Dataset items:
--------------------
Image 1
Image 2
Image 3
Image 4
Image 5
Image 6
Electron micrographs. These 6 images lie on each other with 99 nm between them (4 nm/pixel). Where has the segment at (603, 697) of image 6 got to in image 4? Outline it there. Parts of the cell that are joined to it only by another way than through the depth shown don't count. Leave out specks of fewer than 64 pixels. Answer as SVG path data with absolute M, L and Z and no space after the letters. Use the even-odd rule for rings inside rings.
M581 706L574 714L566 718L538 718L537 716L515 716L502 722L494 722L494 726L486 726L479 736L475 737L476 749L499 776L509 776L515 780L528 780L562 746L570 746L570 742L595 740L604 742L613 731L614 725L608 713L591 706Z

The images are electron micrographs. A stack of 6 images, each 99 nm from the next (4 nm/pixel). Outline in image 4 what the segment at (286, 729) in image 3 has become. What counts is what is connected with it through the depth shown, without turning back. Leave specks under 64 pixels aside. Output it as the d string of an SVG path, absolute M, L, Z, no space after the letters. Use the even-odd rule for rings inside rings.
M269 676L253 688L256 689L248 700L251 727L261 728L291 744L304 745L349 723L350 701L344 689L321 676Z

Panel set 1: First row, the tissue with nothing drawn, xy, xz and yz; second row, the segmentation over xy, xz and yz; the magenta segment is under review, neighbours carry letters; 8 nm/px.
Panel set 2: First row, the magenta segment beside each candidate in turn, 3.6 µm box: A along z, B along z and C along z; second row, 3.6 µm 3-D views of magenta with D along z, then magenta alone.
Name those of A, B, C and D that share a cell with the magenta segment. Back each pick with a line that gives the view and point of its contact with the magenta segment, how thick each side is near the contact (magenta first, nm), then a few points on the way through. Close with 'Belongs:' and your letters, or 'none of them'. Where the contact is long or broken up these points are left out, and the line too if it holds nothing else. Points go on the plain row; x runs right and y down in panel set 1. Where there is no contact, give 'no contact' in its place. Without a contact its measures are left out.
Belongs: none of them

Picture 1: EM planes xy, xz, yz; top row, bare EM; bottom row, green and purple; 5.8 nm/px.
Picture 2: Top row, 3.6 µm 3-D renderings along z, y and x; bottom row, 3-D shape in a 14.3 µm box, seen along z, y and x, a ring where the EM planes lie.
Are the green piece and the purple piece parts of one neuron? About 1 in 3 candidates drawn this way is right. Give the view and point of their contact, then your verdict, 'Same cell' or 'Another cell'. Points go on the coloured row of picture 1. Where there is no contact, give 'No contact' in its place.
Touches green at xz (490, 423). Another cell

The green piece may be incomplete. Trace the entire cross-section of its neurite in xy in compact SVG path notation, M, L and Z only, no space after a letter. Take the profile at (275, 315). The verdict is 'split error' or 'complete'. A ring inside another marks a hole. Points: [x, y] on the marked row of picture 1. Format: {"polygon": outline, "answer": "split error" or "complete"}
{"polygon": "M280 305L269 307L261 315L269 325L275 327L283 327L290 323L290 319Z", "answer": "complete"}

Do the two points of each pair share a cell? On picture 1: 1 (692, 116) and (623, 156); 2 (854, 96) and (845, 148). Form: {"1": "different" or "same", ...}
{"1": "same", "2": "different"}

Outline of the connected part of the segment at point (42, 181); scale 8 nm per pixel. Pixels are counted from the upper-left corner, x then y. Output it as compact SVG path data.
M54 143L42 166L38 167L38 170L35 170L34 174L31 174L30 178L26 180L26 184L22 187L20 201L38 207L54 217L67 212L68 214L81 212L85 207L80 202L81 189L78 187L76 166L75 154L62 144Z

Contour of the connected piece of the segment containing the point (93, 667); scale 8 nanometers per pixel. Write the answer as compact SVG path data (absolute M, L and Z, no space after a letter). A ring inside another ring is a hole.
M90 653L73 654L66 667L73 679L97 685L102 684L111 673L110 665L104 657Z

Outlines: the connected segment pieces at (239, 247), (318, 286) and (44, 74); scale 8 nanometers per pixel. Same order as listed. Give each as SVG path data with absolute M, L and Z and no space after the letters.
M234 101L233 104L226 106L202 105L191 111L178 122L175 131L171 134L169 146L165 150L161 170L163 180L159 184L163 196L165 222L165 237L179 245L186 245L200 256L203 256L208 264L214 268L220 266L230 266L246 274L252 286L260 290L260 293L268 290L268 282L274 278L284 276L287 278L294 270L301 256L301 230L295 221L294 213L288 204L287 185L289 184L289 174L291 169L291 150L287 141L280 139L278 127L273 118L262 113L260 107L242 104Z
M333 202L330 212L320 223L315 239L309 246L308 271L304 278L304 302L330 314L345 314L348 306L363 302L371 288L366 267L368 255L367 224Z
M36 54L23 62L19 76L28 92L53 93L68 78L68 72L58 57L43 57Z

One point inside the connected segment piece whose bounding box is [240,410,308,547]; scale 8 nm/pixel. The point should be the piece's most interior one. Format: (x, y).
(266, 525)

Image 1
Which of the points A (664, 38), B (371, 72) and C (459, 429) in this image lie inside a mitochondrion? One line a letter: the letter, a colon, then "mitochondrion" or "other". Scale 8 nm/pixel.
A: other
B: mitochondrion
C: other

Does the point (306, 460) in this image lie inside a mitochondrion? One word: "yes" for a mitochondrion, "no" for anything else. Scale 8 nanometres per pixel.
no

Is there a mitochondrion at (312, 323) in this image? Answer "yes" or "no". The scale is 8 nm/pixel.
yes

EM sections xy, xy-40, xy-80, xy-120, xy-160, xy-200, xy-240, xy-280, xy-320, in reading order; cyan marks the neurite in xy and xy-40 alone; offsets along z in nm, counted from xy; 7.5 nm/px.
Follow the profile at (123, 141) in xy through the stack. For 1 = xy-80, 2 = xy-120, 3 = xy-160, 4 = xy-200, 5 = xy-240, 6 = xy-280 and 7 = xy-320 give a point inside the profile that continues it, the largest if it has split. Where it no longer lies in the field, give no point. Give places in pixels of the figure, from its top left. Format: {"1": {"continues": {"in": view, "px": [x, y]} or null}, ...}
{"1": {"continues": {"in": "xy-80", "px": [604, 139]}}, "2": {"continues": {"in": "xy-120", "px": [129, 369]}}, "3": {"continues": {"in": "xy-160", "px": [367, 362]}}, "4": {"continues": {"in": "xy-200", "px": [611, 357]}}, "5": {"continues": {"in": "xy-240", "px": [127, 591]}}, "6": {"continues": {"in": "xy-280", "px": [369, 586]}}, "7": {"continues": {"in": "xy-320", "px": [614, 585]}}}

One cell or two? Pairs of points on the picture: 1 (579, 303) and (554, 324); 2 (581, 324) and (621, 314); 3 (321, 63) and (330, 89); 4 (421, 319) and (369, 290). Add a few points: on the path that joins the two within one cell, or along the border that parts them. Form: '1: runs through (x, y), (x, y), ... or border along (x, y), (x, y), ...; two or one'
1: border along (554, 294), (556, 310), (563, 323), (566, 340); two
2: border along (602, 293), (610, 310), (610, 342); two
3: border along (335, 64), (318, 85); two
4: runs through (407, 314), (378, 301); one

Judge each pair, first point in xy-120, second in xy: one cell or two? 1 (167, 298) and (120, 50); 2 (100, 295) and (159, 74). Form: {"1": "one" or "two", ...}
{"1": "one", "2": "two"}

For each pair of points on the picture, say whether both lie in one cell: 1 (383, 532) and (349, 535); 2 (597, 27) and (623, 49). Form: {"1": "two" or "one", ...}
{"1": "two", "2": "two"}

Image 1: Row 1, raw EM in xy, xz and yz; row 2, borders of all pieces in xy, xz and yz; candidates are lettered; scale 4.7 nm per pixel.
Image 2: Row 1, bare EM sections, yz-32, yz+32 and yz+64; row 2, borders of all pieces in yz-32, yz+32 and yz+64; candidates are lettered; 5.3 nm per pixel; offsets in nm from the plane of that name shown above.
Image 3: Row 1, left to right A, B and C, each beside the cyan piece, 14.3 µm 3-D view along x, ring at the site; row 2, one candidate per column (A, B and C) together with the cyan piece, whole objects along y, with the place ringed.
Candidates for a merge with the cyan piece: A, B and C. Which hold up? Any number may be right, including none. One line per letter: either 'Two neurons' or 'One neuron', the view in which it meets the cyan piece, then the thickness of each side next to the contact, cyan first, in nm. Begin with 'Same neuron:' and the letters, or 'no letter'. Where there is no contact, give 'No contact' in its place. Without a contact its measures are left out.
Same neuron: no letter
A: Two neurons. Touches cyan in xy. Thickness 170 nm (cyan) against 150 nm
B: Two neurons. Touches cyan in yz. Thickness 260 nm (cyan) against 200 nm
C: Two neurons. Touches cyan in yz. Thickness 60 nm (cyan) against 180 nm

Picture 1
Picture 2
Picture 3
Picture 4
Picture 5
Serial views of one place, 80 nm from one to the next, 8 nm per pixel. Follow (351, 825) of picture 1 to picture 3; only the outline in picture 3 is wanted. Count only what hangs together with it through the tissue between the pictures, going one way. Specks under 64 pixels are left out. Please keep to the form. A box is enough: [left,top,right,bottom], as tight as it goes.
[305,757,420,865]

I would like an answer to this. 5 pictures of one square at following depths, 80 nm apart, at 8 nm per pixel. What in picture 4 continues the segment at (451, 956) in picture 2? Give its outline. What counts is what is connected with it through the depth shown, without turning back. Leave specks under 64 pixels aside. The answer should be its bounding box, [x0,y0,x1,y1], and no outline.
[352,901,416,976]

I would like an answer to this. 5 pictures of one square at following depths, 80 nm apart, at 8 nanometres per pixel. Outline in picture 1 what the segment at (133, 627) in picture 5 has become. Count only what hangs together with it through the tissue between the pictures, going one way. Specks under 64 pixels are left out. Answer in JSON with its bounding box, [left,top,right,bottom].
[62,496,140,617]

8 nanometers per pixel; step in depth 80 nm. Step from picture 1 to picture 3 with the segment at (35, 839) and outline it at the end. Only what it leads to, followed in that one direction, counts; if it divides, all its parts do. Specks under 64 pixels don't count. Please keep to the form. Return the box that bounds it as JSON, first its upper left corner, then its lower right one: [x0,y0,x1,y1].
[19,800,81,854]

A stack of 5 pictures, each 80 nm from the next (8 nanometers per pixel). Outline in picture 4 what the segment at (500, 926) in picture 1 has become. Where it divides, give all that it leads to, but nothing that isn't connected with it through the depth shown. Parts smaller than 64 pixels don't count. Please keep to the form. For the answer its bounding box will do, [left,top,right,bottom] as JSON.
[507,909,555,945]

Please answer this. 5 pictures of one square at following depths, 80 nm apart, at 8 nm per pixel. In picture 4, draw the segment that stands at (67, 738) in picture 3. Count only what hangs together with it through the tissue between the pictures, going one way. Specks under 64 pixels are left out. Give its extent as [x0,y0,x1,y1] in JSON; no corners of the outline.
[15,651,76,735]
--------------------
**WHAT IS NEEDED**
From the entries above, give again exactly the lines running from the line with "For each pair" to the line with "Image 3: Row"; include both of those lines.

**RESULT OF THIS TASK**
For each pair of points on the picture, say whether both lie in one cell: 1 (383, 532) and (349, 535); 2 (597, 27) and (623, 49). Form: {"1": "two" or "one", ...}
{"1": "two", "2": "two"}

Image 1: Row 1, raw EM in xy, xz and yz; row 2, borders of all pieces in xy, xz and yz; candidates are lettered; scale 4.7 nm per pixel.
Image 2: Row 1, bare EM sections, yz-32, yz+32 and yz+64; row 2, borders of all pieces in yz-32, yz+32 and yz+64; candidates are lettered; 5.3 nm per pixel; offsets in nm from the plane of that name shown above.
Image 3: Row 1, left to right A, B and C, each beside the cyan piece, 14.3 µm 3-D view along x, ring at the site; row 2, one candidate per column (A, B and C) together with the cyan piece, whole objects along y, with the place ringed.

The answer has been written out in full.